-- DATASET EXCERPTS --
--------------------
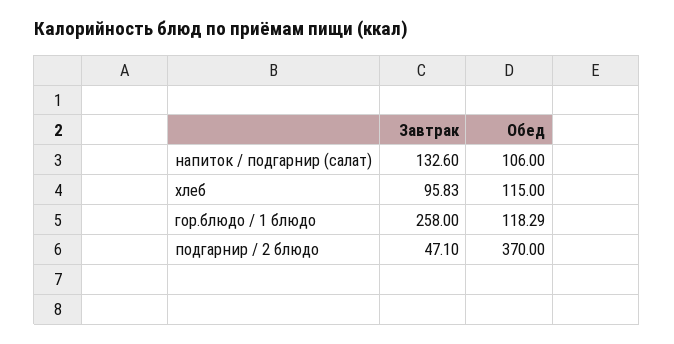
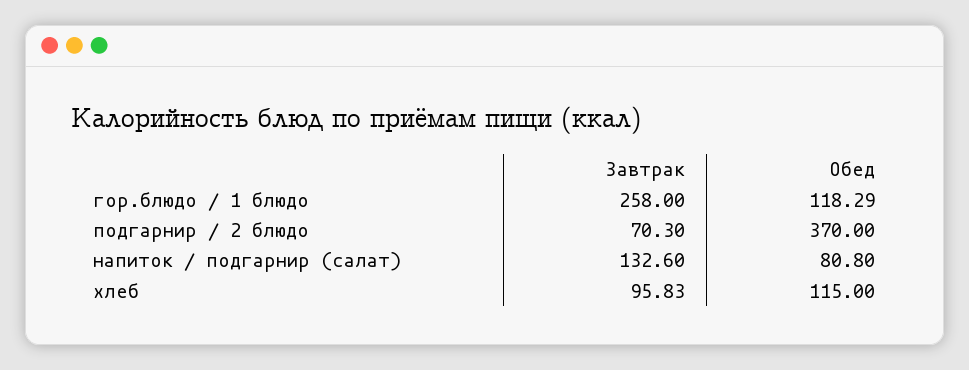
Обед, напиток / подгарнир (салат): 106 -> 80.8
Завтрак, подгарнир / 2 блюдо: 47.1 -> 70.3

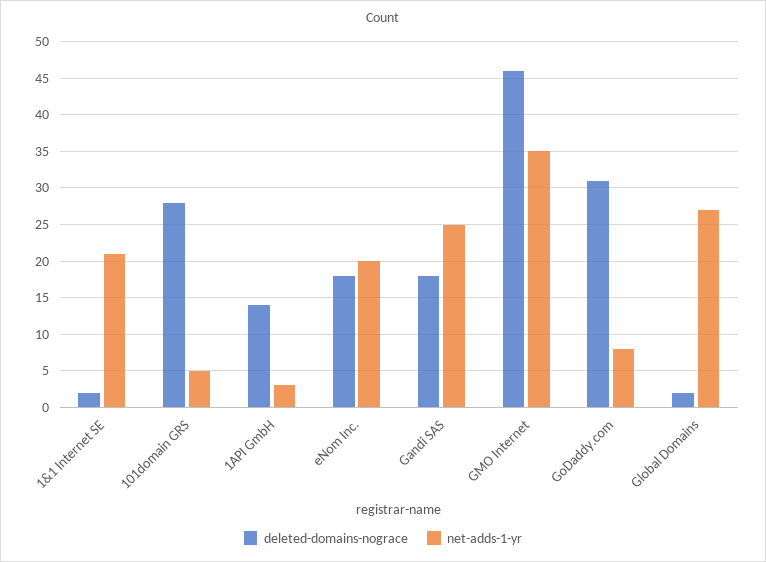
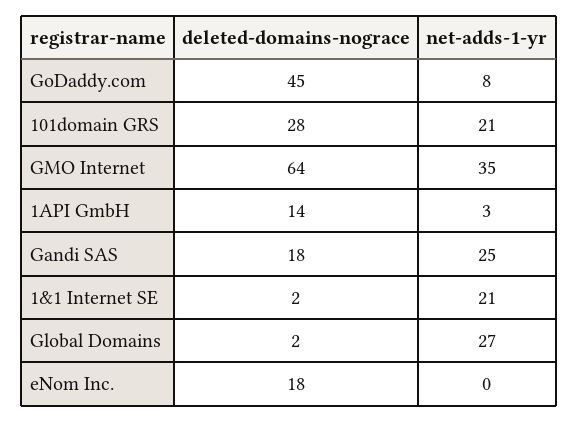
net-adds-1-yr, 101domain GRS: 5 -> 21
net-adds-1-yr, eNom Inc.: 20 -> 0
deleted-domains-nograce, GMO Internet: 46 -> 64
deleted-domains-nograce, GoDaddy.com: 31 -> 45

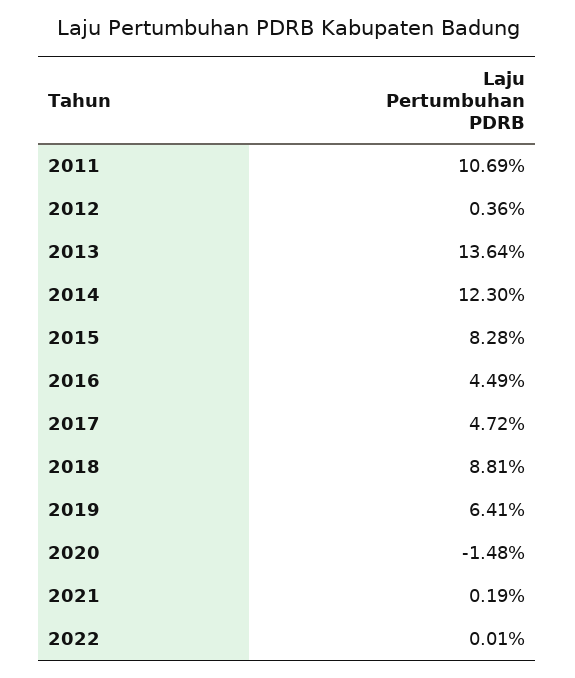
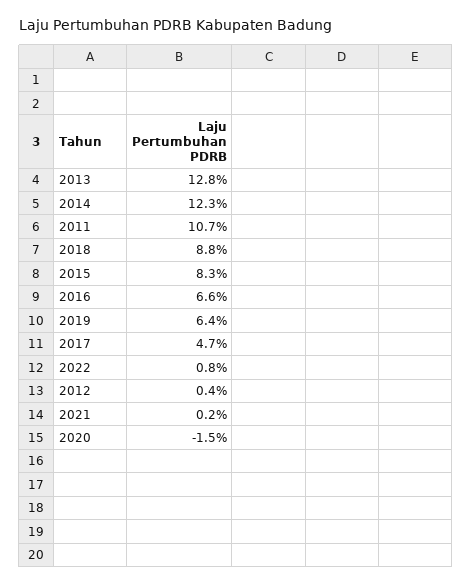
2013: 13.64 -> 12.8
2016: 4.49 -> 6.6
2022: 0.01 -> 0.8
--------------------
-- BRIEF --
Search the data above for the word "domains", then gather each line in which it appears.

-- SOLUTION TO THE EXERCISE --
deleted-domains-nograce, GMO Internet: 46 -> 64
deleted-domains-nograce, GoDaddy.com: 31 -> 45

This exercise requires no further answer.